Dragovich Peter S, Broccatelli Fabio, Chen Jinhua, Fan Peter, Le Hoa, Mao Weiguang, Pillow Thomas H, Polson Andrew G, Wai John, Xu Zijin, Yao Hui, Zhang Donglu
Genentech Inc., 1 DNA Way, South San Francisco, CA 94080, USA.
Genentech Inc., 1 DNA Way, South San Francisco, CA 94080, USA.
Bioorg Med Chem Lett. 2017 Dec 1;27(23):5300-5304. doi: 10.1016/j.bmcl.2017.10.023. Epub 2017 Oct 13.

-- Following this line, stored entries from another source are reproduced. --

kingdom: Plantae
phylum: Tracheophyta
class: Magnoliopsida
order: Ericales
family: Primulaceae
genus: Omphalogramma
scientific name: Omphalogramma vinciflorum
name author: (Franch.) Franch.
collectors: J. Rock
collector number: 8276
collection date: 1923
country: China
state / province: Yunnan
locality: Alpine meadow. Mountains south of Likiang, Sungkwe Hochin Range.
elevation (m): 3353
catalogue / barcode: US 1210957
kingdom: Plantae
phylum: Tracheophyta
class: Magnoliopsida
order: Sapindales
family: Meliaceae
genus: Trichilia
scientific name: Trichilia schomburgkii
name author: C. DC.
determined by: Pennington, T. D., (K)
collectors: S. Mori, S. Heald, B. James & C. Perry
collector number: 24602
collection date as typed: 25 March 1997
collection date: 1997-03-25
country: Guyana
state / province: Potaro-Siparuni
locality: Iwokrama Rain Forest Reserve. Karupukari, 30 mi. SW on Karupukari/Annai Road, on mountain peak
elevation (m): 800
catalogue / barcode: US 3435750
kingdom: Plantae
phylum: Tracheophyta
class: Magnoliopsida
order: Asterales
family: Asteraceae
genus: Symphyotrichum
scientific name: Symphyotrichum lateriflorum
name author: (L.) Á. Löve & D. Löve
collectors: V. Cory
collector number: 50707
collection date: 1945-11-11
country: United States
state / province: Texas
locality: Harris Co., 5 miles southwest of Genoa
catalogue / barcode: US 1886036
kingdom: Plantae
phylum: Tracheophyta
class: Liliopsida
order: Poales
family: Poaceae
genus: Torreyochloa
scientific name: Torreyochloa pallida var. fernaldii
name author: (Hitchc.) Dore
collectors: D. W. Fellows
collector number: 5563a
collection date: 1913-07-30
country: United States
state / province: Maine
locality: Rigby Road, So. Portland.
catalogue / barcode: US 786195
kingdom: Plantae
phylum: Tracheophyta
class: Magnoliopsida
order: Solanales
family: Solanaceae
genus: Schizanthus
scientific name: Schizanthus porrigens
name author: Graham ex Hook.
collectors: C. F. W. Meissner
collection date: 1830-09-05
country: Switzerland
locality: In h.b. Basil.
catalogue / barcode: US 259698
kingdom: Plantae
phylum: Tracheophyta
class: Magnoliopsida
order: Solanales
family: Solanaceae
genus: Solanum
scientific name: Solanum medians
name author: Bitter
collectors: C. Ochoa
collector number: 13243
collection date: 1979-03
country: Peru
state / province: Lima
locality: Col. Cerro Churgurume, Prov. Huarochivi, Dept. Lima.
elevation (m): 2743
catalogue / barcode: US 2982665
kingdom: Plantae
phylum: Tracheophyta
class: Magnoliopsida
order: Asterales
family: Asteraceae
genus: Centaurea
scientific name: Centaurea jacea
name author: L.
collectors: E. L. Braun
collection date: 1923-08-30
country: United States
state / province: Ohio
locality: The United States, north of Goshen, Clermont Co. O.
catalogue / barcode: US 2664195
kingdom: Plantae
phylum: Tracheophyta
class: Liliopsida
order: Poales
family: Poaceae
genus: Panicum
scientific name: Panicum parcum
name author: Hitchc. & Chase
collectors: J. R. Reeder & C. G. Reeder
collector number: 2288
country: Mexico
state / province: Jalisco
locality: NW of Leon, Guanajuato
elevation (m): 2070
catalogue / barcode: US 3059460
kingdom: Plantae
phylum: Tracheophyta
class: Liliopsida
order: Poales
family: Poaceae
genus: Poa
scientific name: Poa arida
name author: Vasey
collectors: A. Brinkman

The ability of various pyrrolobenzodiazepine(PBD)-containing cytotoxic compounds to function as hypoxia-activated prodrugs was assessed. These molecules incorporated a 1-methyl-2-nitro-1H-imidazole hypoxia-activated trigger (present in the clinically evaluated compound TH-302) in a manner that masked a reactive imine moiety required for cytotoxic activity. Incubation of the prodrugs with cytochrome P450-reductase under normoxic and hypoxic conditions revealed that some, but not all, were efficient substrates for the enzyme. In these experiments, prodrugs derived from PBD-monomers underwent rapid conversion to the parent cytotoxic compounds under low-oxygen conditions while related PBD-dimers did not. The ability of a given prodrug to function as an efficient cytochrome P450-reductase substrate correlated with the ratio of cytotoxic potencies measured for the compound against NCI460 cells under normoxic and hypoxic conditions.
评估了各种含吡咯并苯二氮卓(PBD)的细胞毒性化合物作为缺氧激活前药的功能。这些分子以掩盖细胞毒性活性所需的反应性亚胺部分的方式,掺入了1-甲基-2-硝基-1H-咪唑缺氧激活触发基团(存在于临床评估的化合物TH-302中)。在常氧和缺氧条件下,将前药与细胞色素P450还原酶一起孵育,结果显示,其中一些(但不是全部)是该酶的有效底物。在这些实验中,源自PBD单体的前药在低氧条件下迅速转化为母体细胞毒性化合物,而相关的PBD二聚体则不会。给定前药作为有效细胞色素P450还原酶底物的功能能力,与在常氧和缺氧条件下该化合物对NCI460细胞的细胞毒性效力之比相关。